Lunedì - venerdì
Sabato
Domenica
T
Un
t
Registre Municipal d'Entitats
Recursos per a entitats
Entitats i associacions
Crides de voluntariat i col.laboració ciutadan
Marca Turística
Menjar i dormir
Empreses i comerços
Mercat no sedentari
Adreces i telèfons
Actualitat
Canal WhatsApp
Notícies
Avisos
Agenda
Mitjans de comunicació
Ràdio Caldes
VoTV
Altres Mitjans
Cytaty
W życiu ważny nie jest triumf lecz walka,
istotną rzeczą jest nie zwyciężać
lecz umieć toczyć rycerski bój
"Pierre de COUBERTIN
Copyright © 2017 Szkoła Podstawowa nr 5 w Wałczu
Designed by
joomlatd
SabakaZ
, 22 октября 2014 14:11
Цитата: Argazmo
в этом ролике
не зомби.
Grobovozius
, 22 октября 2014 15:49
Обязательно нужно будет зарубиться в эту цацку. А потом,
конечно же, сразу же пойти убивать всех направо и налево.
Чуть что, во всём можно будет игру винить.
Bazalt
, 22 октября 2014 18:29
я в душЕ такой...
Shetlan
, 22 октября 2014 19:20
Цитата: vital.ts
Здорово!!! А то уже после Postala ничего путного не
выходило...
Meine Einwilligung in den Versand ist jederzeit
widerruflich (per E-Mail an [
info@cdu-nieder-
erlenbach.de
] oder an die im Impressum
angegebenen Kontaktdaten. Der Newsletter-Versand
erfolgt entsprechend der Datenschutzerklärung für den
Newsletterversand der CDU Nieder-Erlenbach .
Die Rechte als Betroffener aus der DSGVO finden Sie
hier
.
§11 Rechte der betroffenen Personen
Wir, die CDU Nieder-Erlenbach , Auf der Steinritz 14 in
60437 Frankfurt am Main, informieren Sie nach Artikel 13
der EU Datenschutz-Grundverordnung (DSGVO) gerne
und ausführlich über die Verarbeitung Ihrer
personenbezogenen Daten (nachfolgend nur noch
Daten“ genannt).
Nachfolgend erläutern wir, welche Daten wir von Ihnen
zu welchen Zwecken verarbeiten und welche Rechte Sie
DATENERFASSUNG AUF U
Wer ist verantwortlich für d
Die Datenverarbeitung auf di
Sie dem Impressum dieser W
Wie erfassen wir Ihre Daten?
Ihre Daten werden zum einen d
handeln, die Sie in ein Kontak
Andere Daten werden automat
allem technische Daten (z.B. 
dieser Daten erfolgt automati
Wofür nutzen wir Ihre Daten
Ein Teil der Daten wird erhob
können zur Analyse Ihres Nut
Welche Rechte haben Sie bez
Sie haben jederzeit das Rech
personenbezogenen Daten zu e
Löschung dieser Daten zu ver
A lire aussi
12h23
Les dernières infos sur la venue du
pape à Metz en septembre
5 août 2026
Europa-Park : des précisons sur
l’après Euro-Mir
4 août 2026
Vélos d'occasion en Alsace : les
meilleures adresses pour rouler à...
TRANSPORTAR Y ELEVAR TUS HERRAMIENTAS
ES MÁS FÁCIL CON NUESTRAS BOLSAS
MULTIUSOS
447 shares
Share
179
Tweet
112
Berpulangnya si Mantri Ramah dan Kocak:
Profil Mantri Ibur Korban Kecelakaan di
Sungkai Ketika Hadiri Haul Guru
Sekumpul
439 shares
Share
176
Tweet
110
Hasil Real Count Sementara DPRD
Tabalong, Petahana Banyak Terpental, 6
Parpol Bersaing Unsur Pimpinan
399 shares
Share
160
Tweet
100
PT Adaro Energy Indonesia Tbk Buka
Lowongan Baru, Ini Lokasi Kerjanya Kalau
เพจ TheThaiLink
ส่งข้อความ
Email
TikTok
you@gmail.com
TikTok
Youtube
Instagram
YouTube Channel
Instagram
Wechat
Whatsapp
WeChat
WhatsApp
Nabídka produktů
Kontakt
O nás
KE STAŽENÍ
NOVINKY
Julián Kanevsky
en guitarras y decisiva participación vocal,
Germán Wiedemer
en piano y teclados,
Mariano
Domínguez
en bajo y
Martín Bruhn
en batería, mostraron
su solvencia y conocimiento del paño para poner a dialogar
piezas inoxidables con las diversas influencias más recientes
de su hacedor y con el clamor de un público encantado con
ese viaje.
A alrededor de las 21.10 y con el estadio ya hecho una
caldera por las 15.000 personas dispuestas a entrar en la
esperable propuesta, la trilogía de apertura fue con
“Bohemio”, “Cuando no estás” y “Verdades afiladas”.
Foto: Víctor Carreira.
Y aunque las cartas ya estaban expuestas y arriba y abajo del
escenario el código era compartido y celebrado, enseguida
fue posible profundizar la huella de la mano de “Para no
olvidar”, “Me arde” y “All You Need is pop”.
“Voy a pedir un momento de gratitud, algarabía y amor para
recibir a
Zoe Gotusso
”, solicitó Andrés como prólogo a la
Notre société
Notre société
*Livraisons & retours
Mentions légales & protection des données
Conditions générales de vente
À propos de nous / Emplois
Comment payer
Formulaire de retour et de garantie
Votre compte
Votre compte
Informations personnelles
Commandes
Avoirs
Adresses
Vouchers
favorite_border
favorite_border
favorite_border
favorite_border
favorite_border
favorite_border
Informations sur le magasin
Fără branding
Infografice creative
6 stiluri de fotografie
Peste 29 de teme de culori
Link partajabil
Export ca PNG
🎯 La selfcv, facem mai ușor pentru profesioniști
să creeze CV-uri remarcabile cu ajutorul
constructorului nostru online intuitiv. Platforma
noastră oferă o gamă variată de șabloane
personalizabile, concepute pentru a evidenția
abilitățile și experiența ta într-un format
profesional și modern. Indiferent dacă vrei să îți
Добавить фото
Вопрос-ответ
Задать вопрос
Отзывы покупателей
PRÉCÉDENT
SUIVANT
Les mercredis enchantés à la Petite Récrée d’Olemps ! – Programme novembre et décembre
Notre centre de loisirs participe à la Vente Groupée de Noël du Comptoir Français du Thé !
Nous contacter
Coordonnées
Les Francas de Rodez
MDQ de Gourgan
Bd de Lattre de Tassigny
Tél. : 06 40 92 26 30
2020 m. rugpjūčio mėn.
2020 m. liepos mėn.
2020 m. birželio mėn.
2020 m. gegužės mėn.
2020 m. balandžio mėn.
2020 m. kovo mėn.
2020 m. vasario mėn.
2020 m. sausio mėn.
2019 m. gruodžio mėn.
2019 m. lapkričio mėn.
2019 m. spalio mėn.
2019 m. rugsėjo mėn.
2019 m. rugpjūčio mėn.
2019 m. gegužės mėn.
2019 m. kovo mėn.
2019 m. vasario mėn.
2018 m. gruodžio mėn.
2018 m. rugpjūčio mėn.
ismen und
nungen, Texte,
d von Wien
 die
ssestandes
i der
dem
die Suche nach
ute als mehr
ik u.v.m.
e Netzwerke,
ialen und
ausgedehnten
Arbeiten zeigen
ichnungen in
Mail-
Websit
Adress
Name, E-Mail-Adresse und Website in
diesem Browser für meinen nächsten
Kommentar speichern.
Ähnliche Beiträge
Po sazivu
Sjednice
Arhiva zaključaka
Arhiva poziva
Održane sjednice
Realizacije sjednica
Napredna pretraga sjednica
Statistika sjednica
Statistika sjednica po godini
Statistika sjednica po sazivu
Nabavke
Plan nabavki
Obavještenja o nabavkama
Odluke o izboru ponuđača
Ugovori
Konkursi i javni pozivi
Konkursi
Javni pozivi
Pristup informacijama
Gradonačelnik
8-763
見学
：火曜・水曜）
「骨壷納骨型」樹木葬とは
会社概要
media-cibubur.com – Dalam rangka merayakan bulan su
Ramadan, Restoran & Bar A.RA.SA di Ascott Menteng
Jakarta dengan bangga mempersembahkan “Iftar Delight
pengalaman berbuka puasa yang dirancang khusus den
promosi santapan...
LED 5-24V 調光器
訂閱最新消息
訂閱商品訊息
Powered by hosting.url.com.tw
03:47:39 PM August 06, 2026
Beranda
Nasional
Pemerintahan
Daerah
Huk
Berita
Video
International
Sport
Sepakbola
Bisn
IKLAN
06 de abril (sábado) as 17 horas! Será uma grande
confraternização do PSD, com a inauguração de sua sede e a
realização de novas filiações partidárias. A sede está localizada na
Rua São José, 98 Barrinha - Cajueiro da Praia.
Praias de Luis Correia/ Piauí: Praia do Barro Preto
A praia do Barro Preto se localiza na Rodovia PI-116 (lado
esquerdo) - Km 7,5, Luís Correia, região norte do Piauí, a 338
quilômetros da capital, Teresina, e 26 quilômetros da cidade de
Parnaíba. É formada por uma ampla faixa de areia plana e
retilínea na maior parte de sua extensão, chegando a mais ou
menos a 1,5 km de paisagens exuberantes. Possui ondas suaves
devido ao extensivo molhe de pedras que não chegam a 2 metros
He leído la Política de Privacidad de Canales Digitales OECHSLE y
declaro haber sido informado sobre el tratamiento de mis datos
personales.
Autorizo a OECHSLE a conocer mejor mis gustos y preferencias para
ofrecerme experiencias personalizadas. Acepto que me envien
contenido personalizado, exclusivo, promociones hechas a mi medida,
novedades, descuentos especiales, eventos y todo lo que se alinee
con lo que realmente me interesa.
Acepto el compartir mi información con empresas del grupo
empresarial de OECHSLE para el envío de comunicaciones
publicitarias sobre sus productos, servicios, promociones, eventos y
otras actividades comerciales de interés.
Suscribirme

> _PROBLEM DETAILS_: Repeat exactly the lines above, starting with the first line of the records and finishing with the line holding "W życiu ważny". Add no other line.

> _WRITTEN SOLUTION_:
Lunedì - venerdì
Sabato
Domenica
T
Un
t
Registre Municipal d'Entitats
Recursos per a entitats
Entitats i associacions
Crides de voluntariat i col.laboració ciutadan
Marca Turística
Menjar i dormir
Empreses i comerços
Mercat no sedentari
Adreces i telèfons
Actualitat
Canal WhatsApp
Notícies
Avisos
Agenda
Mitjans de comunicació
Ràdio Caldes
VoTV
Altres Mitjans
Cytaty
W życiu ważny nie jest triumf lecz walka,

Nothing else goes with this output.